Mr Obama, who was urged by Democratic members of Congress to "be more assertive than he has been" over plans to help America's beleaguered car industry yesterday, said the nation felt "rising unease and frustration" as the total number of jobs lost in the recession reached almost two million.
He used his weekly address to set out key components of his economic recovery plan, in which he proposes to save or create at least 2.5 million jobs.
Mr Obama, who takes over from unpopular incumbent President George Bush at noon on January 20th, also promised the "single largest new investment" in the nation's infrastructure since the 1950s and "the most sweeping effort to modernise and upgrade school buildings that this country has ever seen".
"We need to act with the urgency this moment demands to save or create at least two and a half million jobs so that the nearly two million Americans who've lost them know that they have a future," he said.
"And that's exactly what I intend to do as President of the United States."

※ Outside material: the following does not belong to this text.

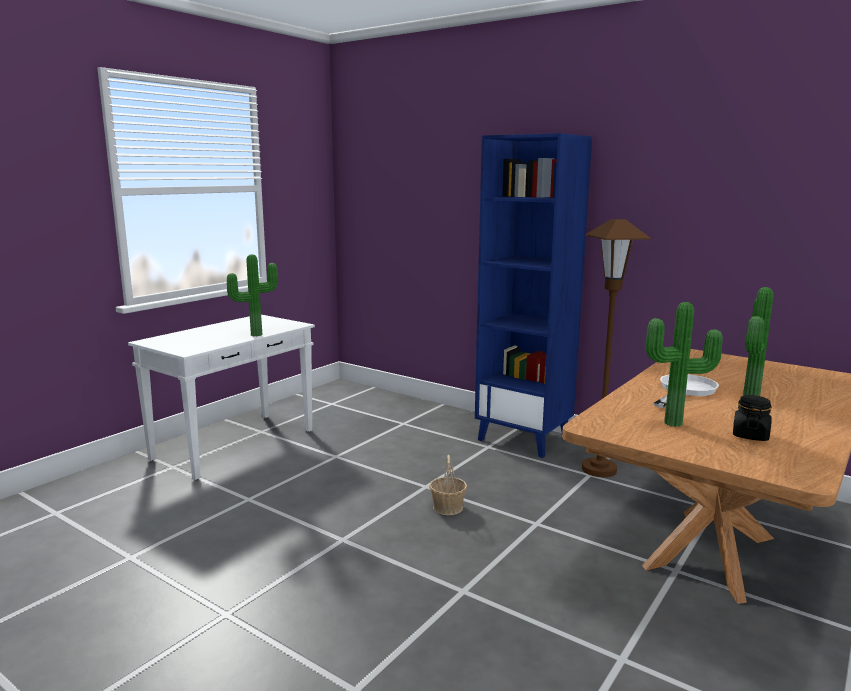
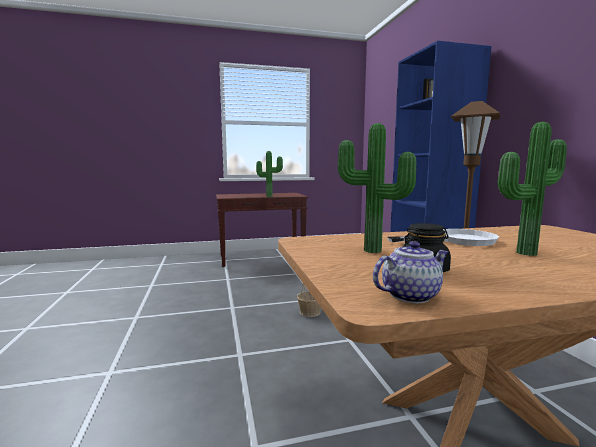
camera: 40 degrees right, 5 degrees down
(235, 444) = (262, 258): white console table -> brown console table
(798, 462) = (411, 295): none -> teapot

The plan also included proposals to make public buildings more energy efficient; reduce America's dependence on oil; modernise the health care system so every hospital and doctor's office was using cutting-edge technology; and boost the deployment of broadband internet across the country.
Mr Obama told the nation: "We have faced difficult times before, times when our economic destiny seemed to be slipping out of our hands.

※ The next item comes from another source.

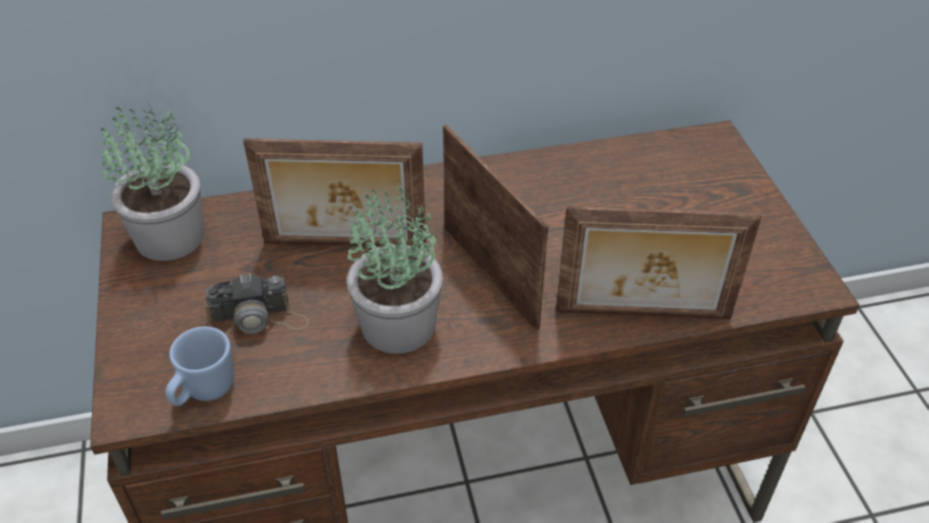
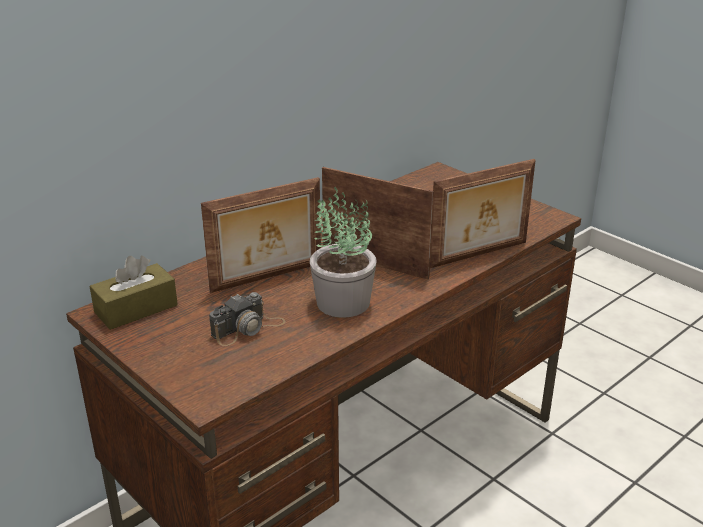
camera: 30 degrees left, 15 degrees down
(171, 235) = (136, 309): potted plant -> brown tissue box
(203, 392) = (250, 374): blue mug -> none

"And at each moment, we have risen to meet the challenge, as one people united by a sense of common purpose. And I know that Americans can rise to the moment once again."
He went on: "But we need action — and action now. That is why I have asked my economic team to develop an economic recovery plan for both Wall Street and Main Street that will help save or create at least two and a half million jobs, while rebuilding our infrastructure, improving our schools, reducing our dependence on oil, and saving billions of dollars.
"We won't do it the old Washington way. We won't just throw money at the problem. We'll measure progress by the reforms we make and the results we achieve — by the jobs we create, by the energy we save, by whether America is more competitive in the world."